Geospatially Analyzed Groundwater Residence Time as a Tool for Sustainable Groundwater Management

Abstract:

Managing groundwater during California’s drought and satisfying the requirements of the 2014 Sustainable Groundwater Management Act will require multiple approaches to quantifying rates of change in groundwater storage in the heavily exploited basins around the state. Mean groundwater residence times are useful for developing sustainability goals in that the mean residence time is a measure of the aquifer turnover, or renewal time. The California Groundwater Ambient Monitoring and Assessment program is unique among groundwater monitoring programs in that multiple analyses allow estimation of groundwater residence time.

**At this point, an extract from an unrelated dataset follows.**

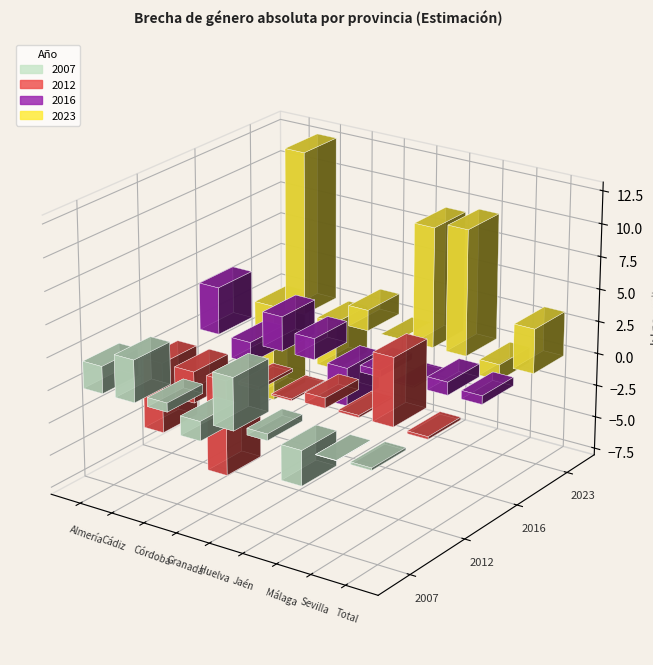

How many values in 2023 are above zero?

5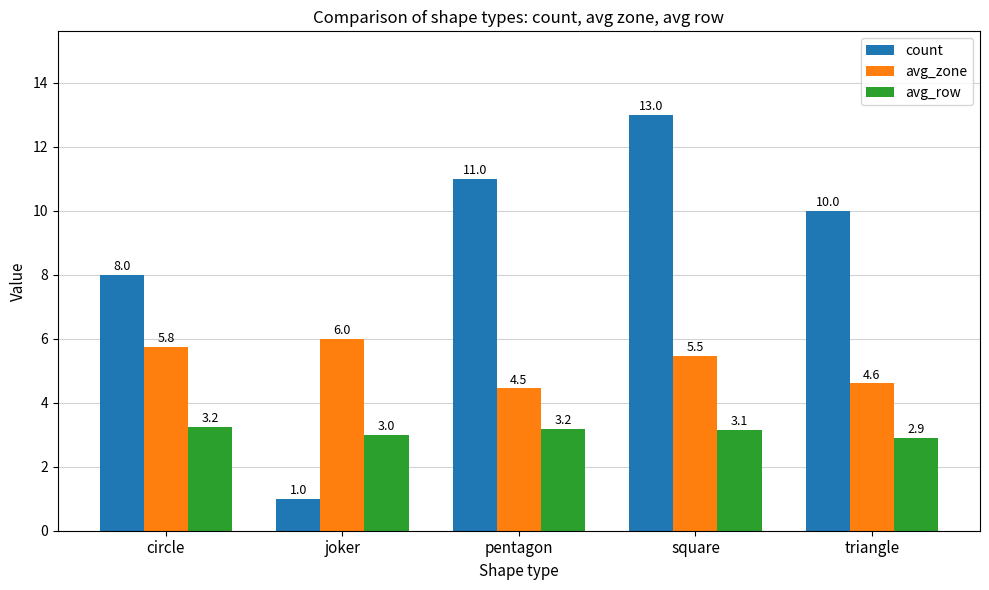

At which label is count closest to 7?

circle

For example, over 4,000 tritium and noble gas analyses have been carried out in wells across California, allowing calculation of tritium-helium groundwater age, spatial analysis of groundwater residence times, and identification of the depth of the transition from modern to pre-modern groundwater. Areas of rapid turnover identified by young ages can be compared with areas that have been identified as being hydrogeologically vulnerable based on physical measures such as mapped permeability, confining conditions, or recharge/discharge rates.

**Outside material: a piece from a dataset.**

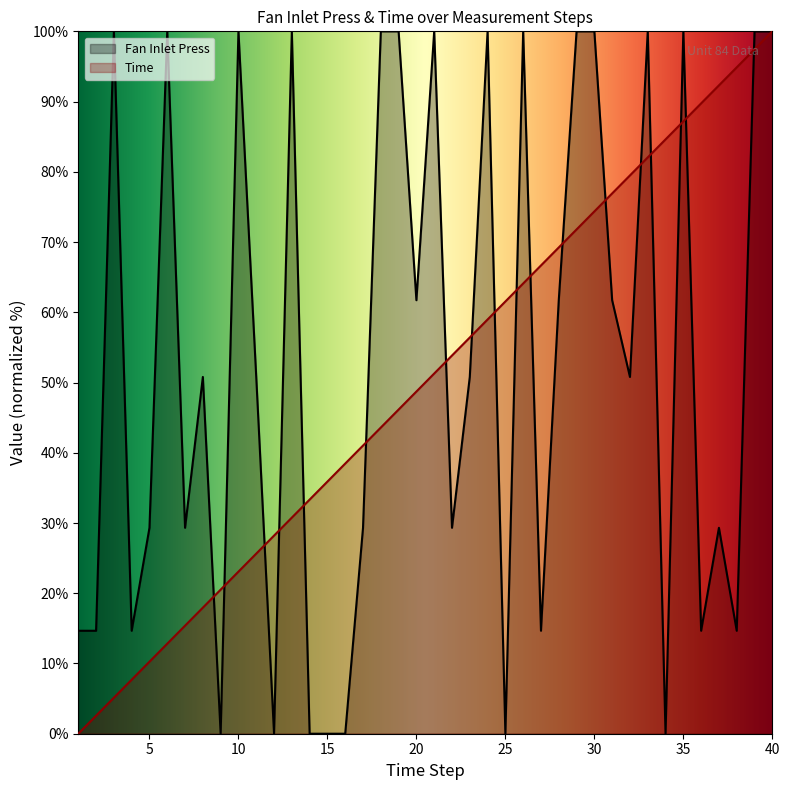

What is the value of the Time point at the 10th from the left?

23.1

Application of groundwater residence time as a tool for sustainable groundwater management has advantages and potential pitfalls. The uncertainty associated with calculated ages and the complexity of broad age distributions in long-screened wells are some of the associated challenges. However, geospatial analysis of isotopic age data prove useful for highlighting areas where isotopic ages are not in agreement with other measures of groundwater renewal time, and where ages may therefore be helpful in setting sustainability goals. Initial comparisons suggest that isotopic ages delineate the extent of influence of artificial recharge more precisely than numerical models and that some areas in the Sierra foothills and Coast Range, identified as active recharge areas, host pre-modern groundwater, suggesting the need for a cautious assessment of sustainability.